There is not only a good atmosphere between students but with staff as well. I like that the tutors know who I am and what my strengths and weaknesses are. I have known some members of staff since Art Foundation Year and they have been able to see me grow as a creative individual. They give me advice tailored more towards my strengths and push me to expand my existing knowledge.

My favourite project was one I completed last year where I had to create a series of three posters that highlighted an issue in an LEDC. My posters where exploring the issue of malaria and how people could protect themselves against it.

I enjoyed this project because it was the first time that I ever completed a piece of graphics that was more ‘socially-beneficial.’ A lot of the work that I do now is more in line with this, this summer I have been learning about inclusive design and how I can make my graphics more accessible to people with disabilities.

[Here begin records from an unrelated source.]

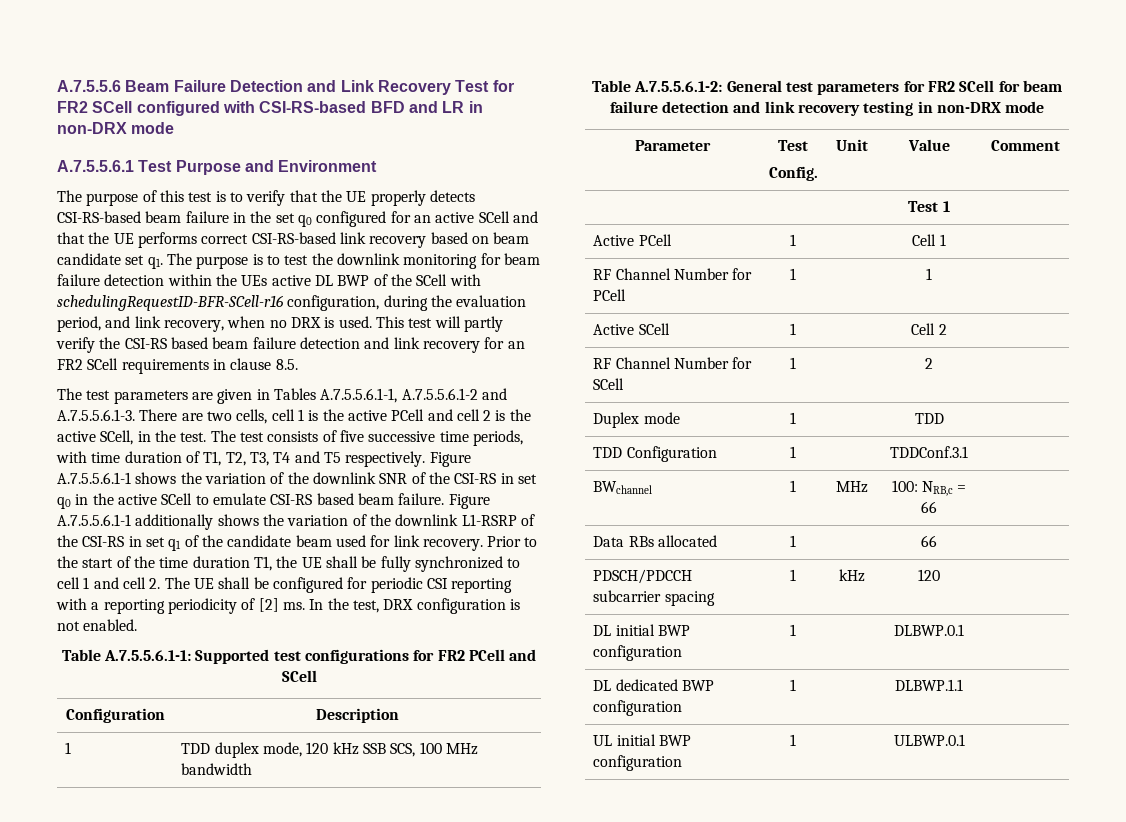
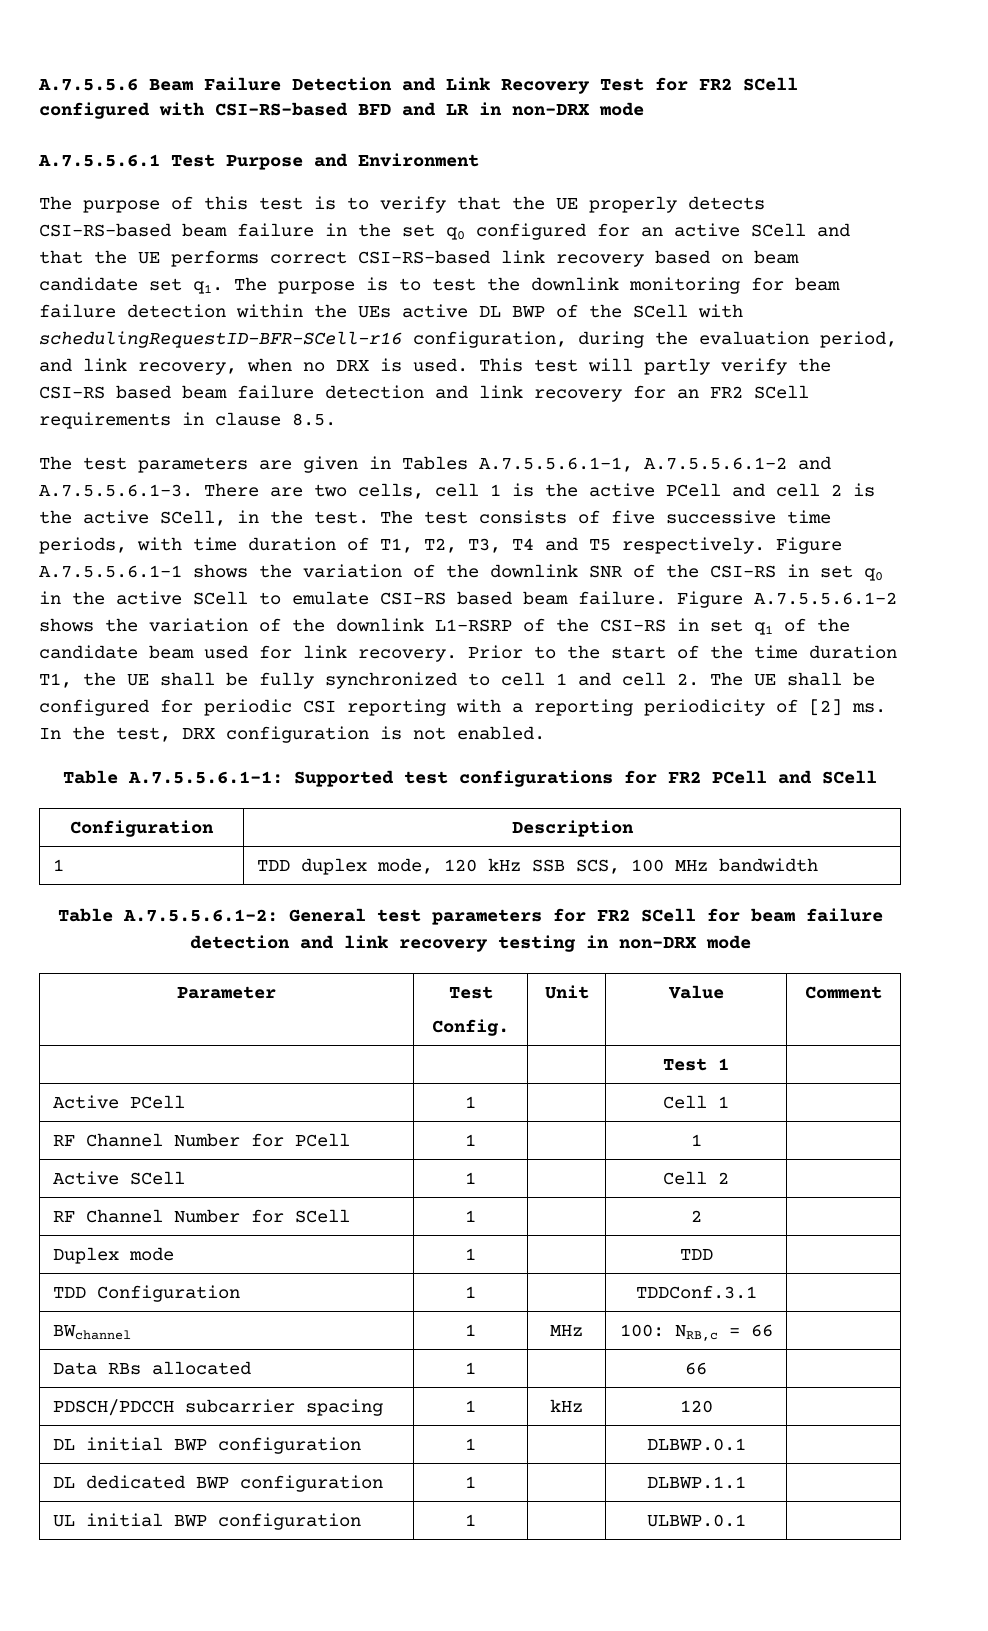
[57,514,214,530] A.7.5.5.6.1-1 additionally -> [754,592,897,605] A.7.5.5.6.1-2

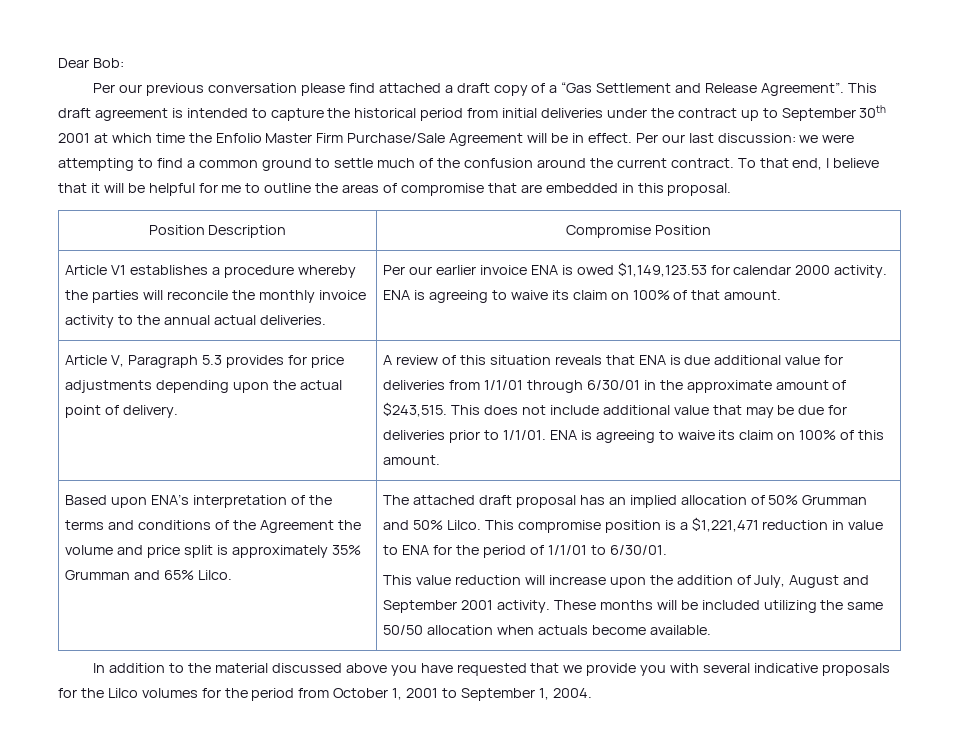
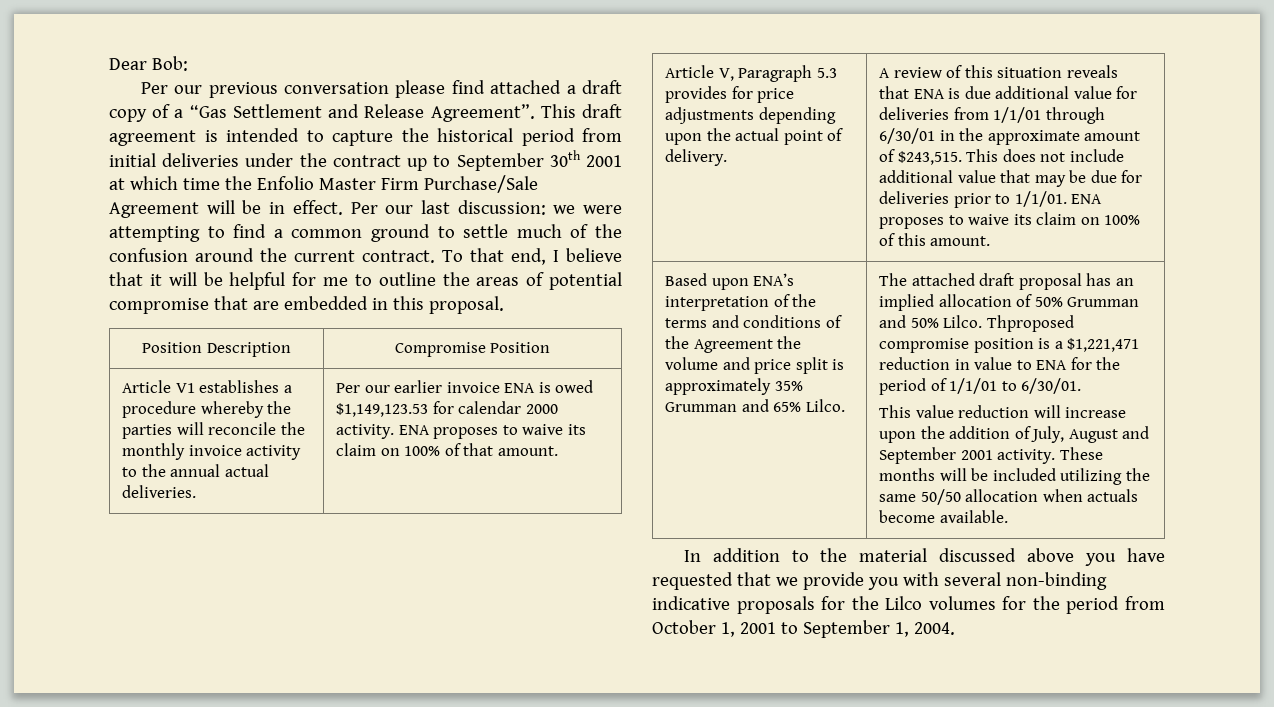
(398, 188) none -> [549,272,622,290] potential
[414,290,489,303] is agreeing -> [433,427,499,439] proposes
[580,430,655,443] is agreeing -> [879,217,945,229] proposes
[484,520,514,530] This -> [986,315,1074,332] Thproposed
(751, 668) none -> [1005,572,1107,590] non-binding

I look back to that project as the origin of my passion for work like this.

I have received plenty of support from both my department and the University. In my department, my tutors are easy to contact and are always willing to provide guidance when it is requested. The University has also provided me with an outstanding level of support too. Alongside Disability Support Allowance (DSA), the University has been able to provide me with both a study skills mentor and a support mentor for my Asperger’s. Both have been highly important to my time at University, allowing me to flourish academically and socially.

I think that the most important thing for first year of university is to establish a routine. With all the freedom that university provides, it is very easy to get into a cycle of slacking off and then getting into stressful situations with deadlines. I think that once you have established a good routine, you then know when your busy and free periods are. The free periods can then be maximised to make the most of time that you have, to get a healthy balance between work and leisure.

My favourite thing about being a Loughborough student is that I feel proud of my university. In the past, I have always felt satisfied with where I have been but have never had a strong sense of devotion or affiliation towards where I am. There is definitely something about Loughborough though that makes you want to be a part of the community and draws you to want to do your best for both yourself and the university. I will always cherish the time that I have had here – it has been a privilege.